(Collection entries)
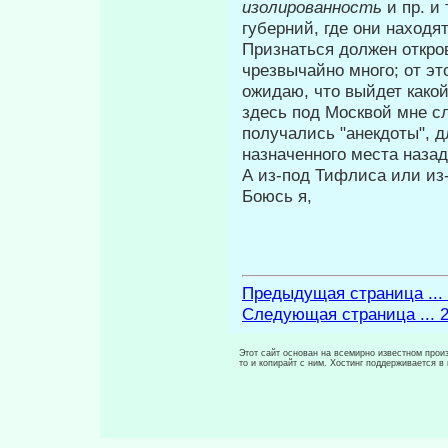
изолирован­ность
и пр. и
губерний, где они на­ходя
Признаться должен откров
чрезвычайно много; от эт
ожидаю, что выйдет ка­ко
здесь под Москвой мне с
получались "анекдоты", д
назначенного места назад
А из-под Тифлиса или из-
Боюсь я,
Предыдущая страница ...
Следующая страница ... 
Этот сайт основан на всемирно известном произ
то и копирайт с ним. Хостинг поддерживается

**THE TASK:**
Set down every record exactly, without the pictures.

**OUTPUT BELOW:**
изолирован­ность
и пр. и
губерний, где они на­ходя
Признаться должен откров
чрезвычайно много; от эт
ожидаю, что выйдет ка­ко
здесь под Москвой мне с
получались "анекдоты", д
назначенного места назад
А из-под Тифлиса или из-
Боюсь я,
Предыдущая страница ...
Следующая страница ... 
Этот сайт основан на всемирно известном произ
то и копирайт с ним. Хостинг поддерживается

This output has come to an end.